Render every line of text in the listing below as a JSON list of strings, one string per line, skipping blank lines. Leave the pictures out of the answer.
Material for the task section start
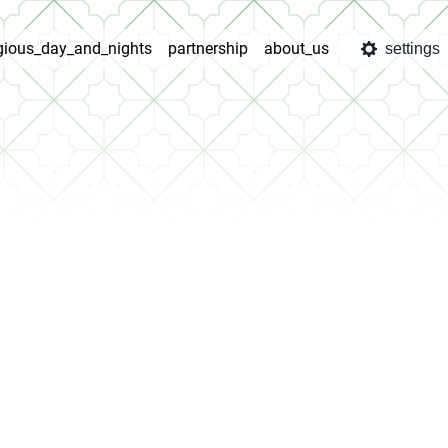
igious_day_and_nights
partnership
about_us
settings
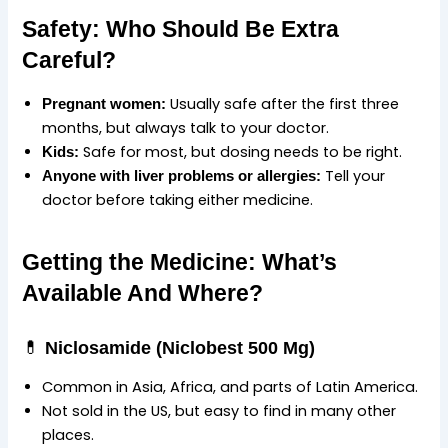
Safety: Who Should Be Extra
Careful?
Usually safe after the first three
Pregnant women:
months, but always talk to your doctor.
Safe for most, but dosing needs to be right.
Kids:
Tell your
Anyone with liver problems or allergies:
doctor before taking either medicine.
Getting the Medicine: What’s
Available And Where?
💊
Niclosamide (Niclobest 500 Mg)
Common in Asia, Africa, and parts of Latin America.
Not sold in the US, but easy to find in many other
places.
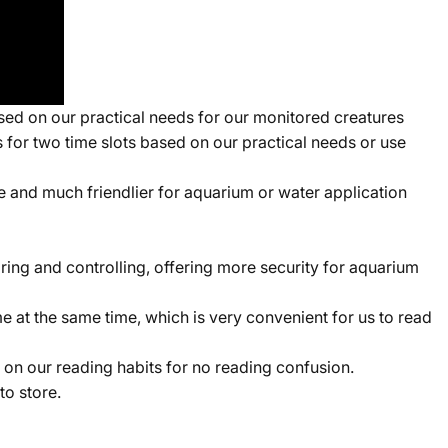
d on our practical needs for our monitored creatures
 for two time slots based on our practical needs or use
and much friendlier for aquarium or water application
ing and controlling, offering more security for aquarium
me at the same time, which is very convenient for us to read
n our reading habits for no reading confusion.
o store.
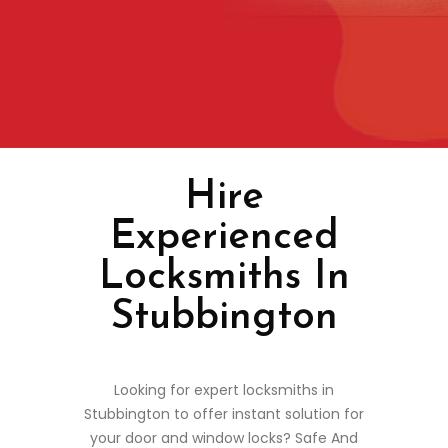
Hire
Experienced
Locksmiths In
Stubbington
Looking for expert locksmiths in
Stubbington to offer instant solution for
your door and window locks? Safe And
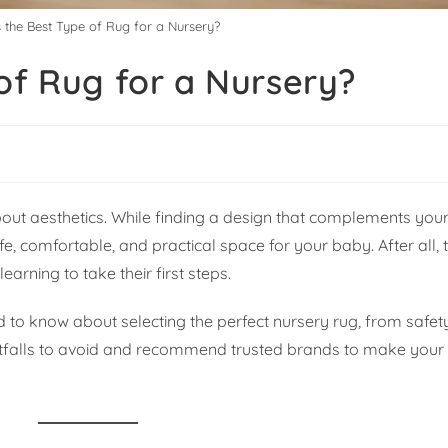
 the Best Type of Rug for a Nursery?
of Rug for a Nursery?
bout aesthetics. While finding a design that complements your
e, comfortable, and practical space for your baby. After all, t
earning to take their first steps.
d to know about selecting the perfect nursery rug, from safe
pitfalls to avoid and recommend trusted brands to make your 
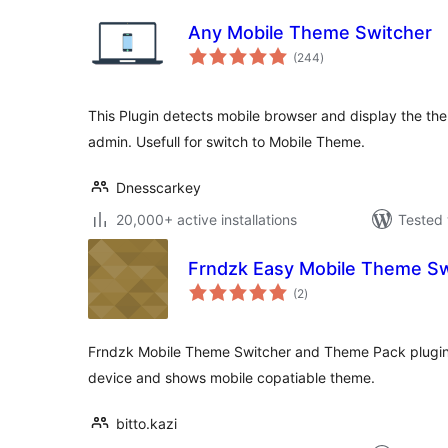
Any Mobile Theme Switcher
total
(244
)
ratings
This Plugin detects mobile browser and display the th
admin. Usefull for switch to Mobile Theme.
Dnesscarkey
20,000+ active installations
Tested 
Frndzk Easy Mobile Theme Sw
total
(2
)
ratings
Frndzk Mobile Theme Switcher and Theme Pack plugin 
device and shows mobile copatiable theme.
bitto.kazi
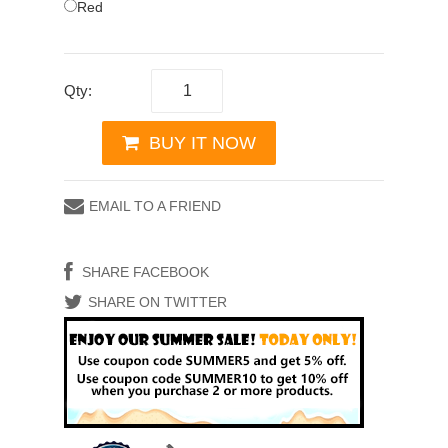
Red
Qty:
BUY IT NOW
EMAIL TO A FRIEND
SHARE FACEBOOK
SHARE ON TWITTER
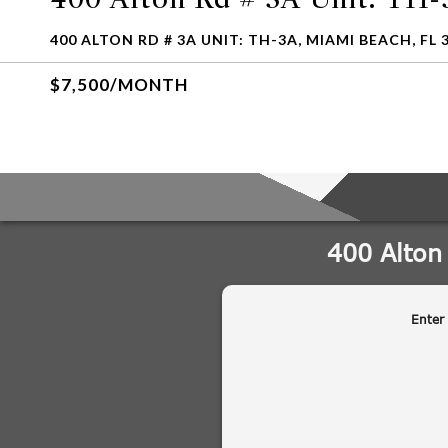
400 ALTON RD # 3A UNIT: TH-3A, MIAMI BEACH, FL 
$7,500/MONTH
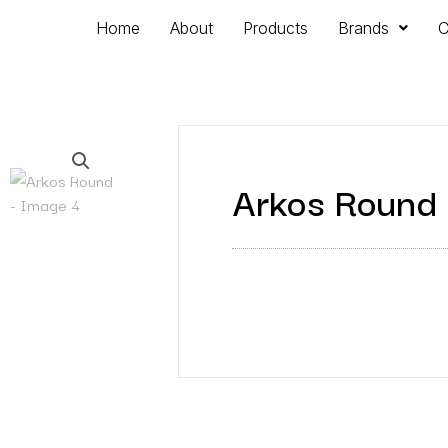
Home
About
Products
Brands
C
Arkos Round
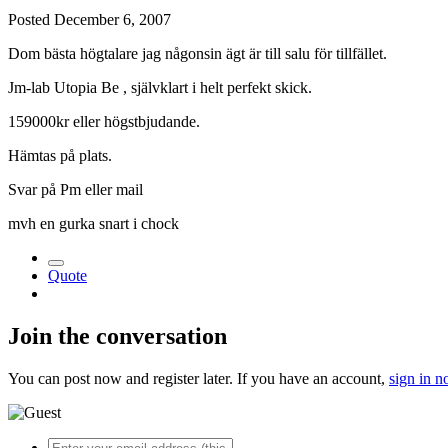
Posted
December 6, 2007
Dom bästa högtalare jag någonsin ägt är till salu för tillfället.
Jm-lab Utopia Be , självklart i helt perfekt skick.
159000kr eller högstbjudande.
Hämtas på plats.
Svar på Pm eller mail
mvh en gurka snart i chock
Quote
Join the conversation
You can post now and register later. If you have an account,
sign in 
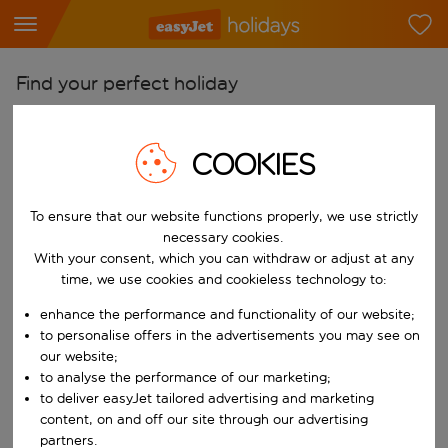
Find your perfect holiday
From
Pick your airports
COOKIES
Start typing for autocomplete. When autocomplete results are availab
To
To ensure that our website functions properly, we use strictly
Find destinations
necessary cookies.
Start typing for autocomplete. When autocomplete results are availa
With your consent, which you can withdraw or adjust at any
When
time, we use cookies and cookieless technology to:
Choose your dates
enhance the performance and functionality of our website;
Choose a departure date and return date.
Who
to personalise offers in the advertisements you may see on
our website;
to analyse the performance of our marketing;
to deliver easyJet tailored advertising and marketing
content, on and off our site through our advertising
Search
partners.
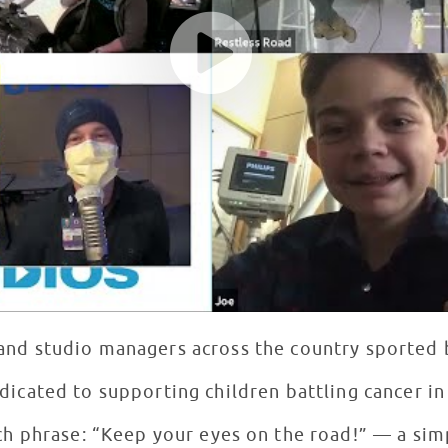
s and studio managers across the country sported
dicated to supporting children battling cancer i
ch phrase: “Keep your eyes on the road!” — a sim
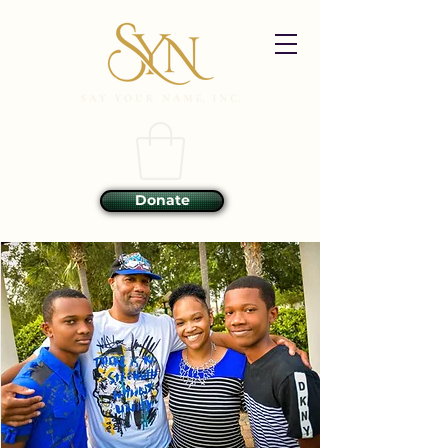
Donate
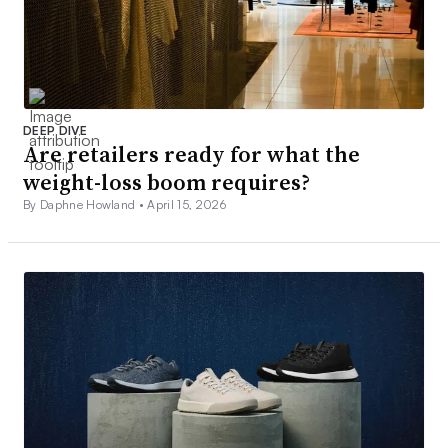
DEEP DIVE
Are retailers ready for what the
weight-loss boom requires?
By Daphne Howland •
April 15, 2026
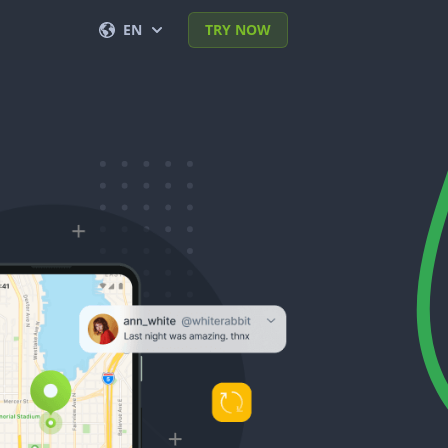
EN
TRY NOW
English
Français
Español
Deutsch
Português (BR)
Italiano
العربية
한국의
Türkçe
Polski
日本
Norsk
简体中文
Svenska
ภาษาไทย
Dansk
हिंदी
Nederlands
Română
עברית
Ελληνικά
Tiếng Việt
繁體中文
Čeština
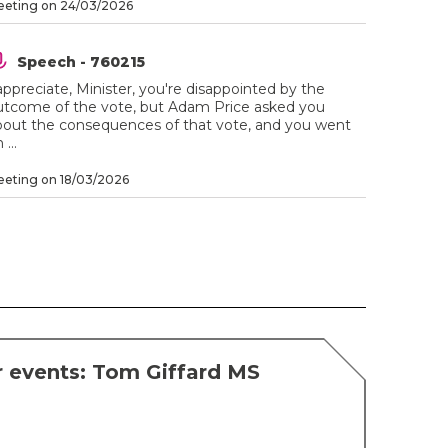
eting on 24/03/2026
Speech - 760215
appreciate, Minister, you're disappointed by the
utcome of the vote, but Adam Price asked you
bout the consequences of that vote, and you went
 ...
eting on 18/03/2026
 events: Tom Giffard MS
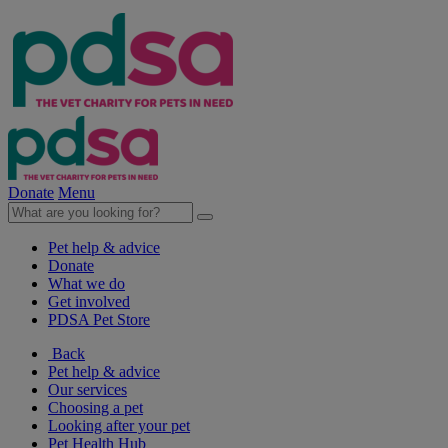
Donate
Menu
Pet help & advice
Donate
What we do
Get involved
PDSA Pet Store
Back
Pet help & advice
Our services
Choosing a pet
Looking after your pet
Pet Health Hub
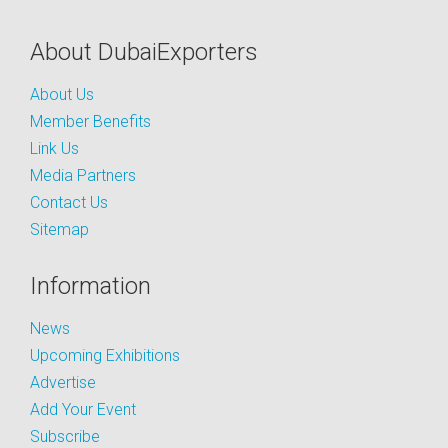
About DubaiExporters
About Us
Member Benefits
Link Us
Media Partners
Contact Us
Sitemap
Information
News
Upcoming Exhibitions
Advertise
Add Your Event
Subscribe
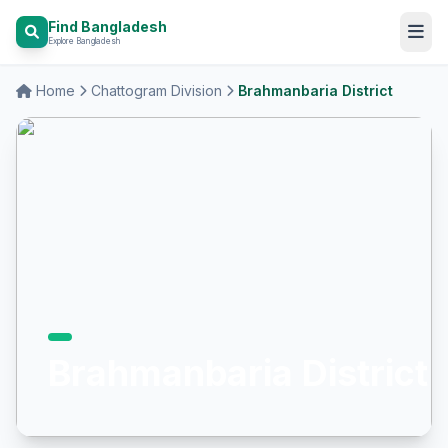
Find Bangladesh
Explore Bangladesh
Home
Chattogram Division
Brahmanbaria District
Brahmanbaria District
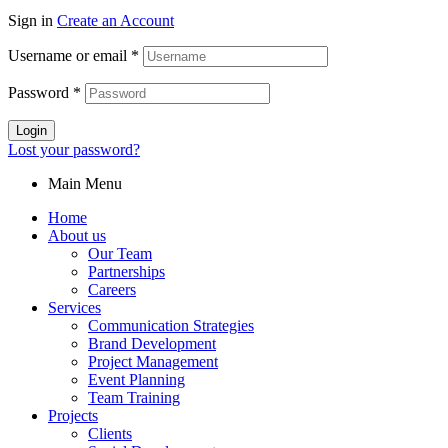
Sign in
Create an Account
Username or email
*
Password
*
Login
Lost your password?
Main Menu
Home
About us
Our Team
Partnerships
Careers
Services
Communication Strategies
Brand Development
Project Management
Event Planning
Team Training
Projects
Clients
Material for the task section end
- _Finished exercise_
[
  "igious_day_and_nights",
  "partnership",
  "about_us",
  "settings",
  "Safety: Who Should Be Extra",
  "Careful?",
  "Usually safe after the first three",
  "Pregnant women:",
  "months, but always talk to your doctor.",
  "Safe for most, but dosing needs to be right.",
  "Kids:",
  "Tell your",
  "Anyone with liver problems or allergies:",
  "doctor before taking either medicine.",
  "Getting the Medicine: What’s",
  "Available And Where?",
  "💊",
  "Niclosamide (Niclobest 500 Mg)",
  "Common in Asia, Africa, and parts of Latin America.",
  "Not sold in the US, but easy to find in many other",
  "places.",
  "d on our practical needs for our monitored creatures",
  " for two time slots based on our practical needs or use",
  "and much friendlier for aquarium or water application",
  "ing and controlling, offering more security for aquarium",
  "me at the same time, which is very convenient for us to read",
  "n our reading habits for no reading confusion.",
  "o store.",
  "Hire",
  "Experienced",
  "Locksmiths In",
  "Stubbington",
  "Looking for expert locksmiths in",
  "Stubbington to offer instant solution for",
  "your door and window locks? Safe And",
  " the Best Type of Rug for a Nursery?",
  "of Rug for a Nursery?",
  "bout aesthetics. While finding a design that complements your",
  "e, comfortable, and practical space for your baby. After all, t",
  "earning to take their first steps.",
  "d to know about selecting the perfect nursery rug, from safe",
  "pitfalls to avoid and recommend trusted brands to make your ",
  "Any Mobile Theme Switcher",
  "total",
  "(244",
  ")",
  "ratings",
  "This Plugin detects mobile browser and display the th",
  "admin. Usefull for switch to Mobile Theme.",
  "Dnesscarkey",
  "20,000+ active installations",
  "Tested ",
  "Frndzk Easy Mobile Theme Sw",
  "total",
  "(2",
  ")",
  "ratings",
  "Frndzk Mobile Theme Switcher and Theme Pack plugin ",
  "device and shows mobile copatiable theme.",
  "bitto.kazi",
  "Red",
  "Qty:",
  "BUY IT NOW",
  "EMAIL TO A FRIEND",
  "SHARE FACEBOOK",
  "SHARE ON TWITTER",
  "400 ALTON RD # 3A UNIT: TH-3A, MIAMI BEACH, FL ",
  "$7,500/MONTH",
  "Home",
  "About",
  "Products",
  "Brands",
  "C",
  "Arkos Round",
  "Posted",
  "December 6, 2007",
  "Dom bästa högtalare jag någonsin ägt är till salu för tillfället.",
  "Jm-lab Utopia Be , självklart i helt perfekt skick.",
  "159000kr eller högstbjudande.",
  "Hämtas på plats.",
  "Svar på Pm eller mail",
  "mvh en gurka snart i chock",
  "Quote",
  "Join the conversation",
  "You can post now and register later. If you have an account,",
  "sign in ",
  "Find your perfect holiday",
  "From",
  "Pick your airports",
  "COOKIES",
  "Start typing for autocomplete. When autocomplete results are availab",
  "To",
  "To ensure that our website functions properly, we use strictly",
  "Find destinations",
  "necessary cookies.",
  "Start typing for autocomplete. When autocomplete results are availa",
  "With your consent, which you can withdraw or adjust at any",
  "When",
  "time, we use cookies and cookieless technology to:",
  "Choose your dates",
  "enhance the performance and functionality of our website;",
  "Choose a departure date and return date.",
  "Who",
  "to personalise offers in the advertisements you may see on",
  "our website;",
  "to analyse the performance of our marketing;",
  "to deliver easyJet tailored advertising and marketing",
  "content, on and off our site through our advertising",
  "Search",
  "partners.",
  "s and studio managers across the country sported",
  "dicated to supporting children battling cancer i",
  "ch phrase: “Keep your eyes on the road!” — a sim",
  "Donate",
  "DEEP DIVE",
  "Are retailers ready for what the",
  "weight-loss boom requires?",
  "By Daphne Howland •",
  "April 15, 2026",
  "EN",
  "TRY NOW",
  "English",
  "Français",
  "Español",
  "Deutsch",
  "Português (BR)",
  "Italiano",
  "العربية",
  "한국의",
  "Türkçe",
  "Polski",
  "日本",
  "Norsk",
  "简体中文",
  "Svenska",
  "ภาษาไทย",
  "Dansk",
  "हिंदी",
  "Nederlands",
  "Română",
  "עברית",
  "Ελληνικά",
  "Tiếng Việt",
  "繁體中文",
  "Čeština",
  "eting on 24/03/2026",
  "Speech - 760215",
  "appreciate, Minister, you're disappointed by the",
  "utcome of the vote, but Adam Price asked you",
  "bout the consequences of that vote, and you went",
  " ...",
  "eting on 18/03/2026",
  " events: Tom Giffard MS",
  "Donate",
  "Menu",
  "Pet help & advice",
  "Donate",
  "What we do",
  "Get involved",
  "PDSA Pet Store",
  "Back",
  "Pet help & advice",
  "Our services",
  "Choosing a pet",
  "Looking after your pet",
  "Pet Health Hub",
  "About DubaiExporters",
  "About Us",
  "Member Benefits",
  "Link Us",
  "Media Partners",
  "Contact Us",
  "Sitemap",
  "Information",
  "News",
  "Upcoming Exhibitions",
  "Advertise",
  "Add Your Event",
  "Subscribe",
  "Find Bangladesh",
  "Explore Bangladesh",
  "Home",
  "Chattogram Division",
  "Brahmanbaria District",
  "Brahmanbaria District",
  "Sign in",
  "Create an Account",
  "Username or email",
  "*",
  "Password",
  "*",
  "Login",
  "Lost your password?",
  "Main Menu",
  "Home",
  "About us",
  "Our Team",
  "Partnerships",
  "Careers",
  "Services",
  "Communication Strategies",
  "Brand Development",
  "Project Management",
  "Event Planning",
  "Team Training",
  "Projects",
  "Clients"
]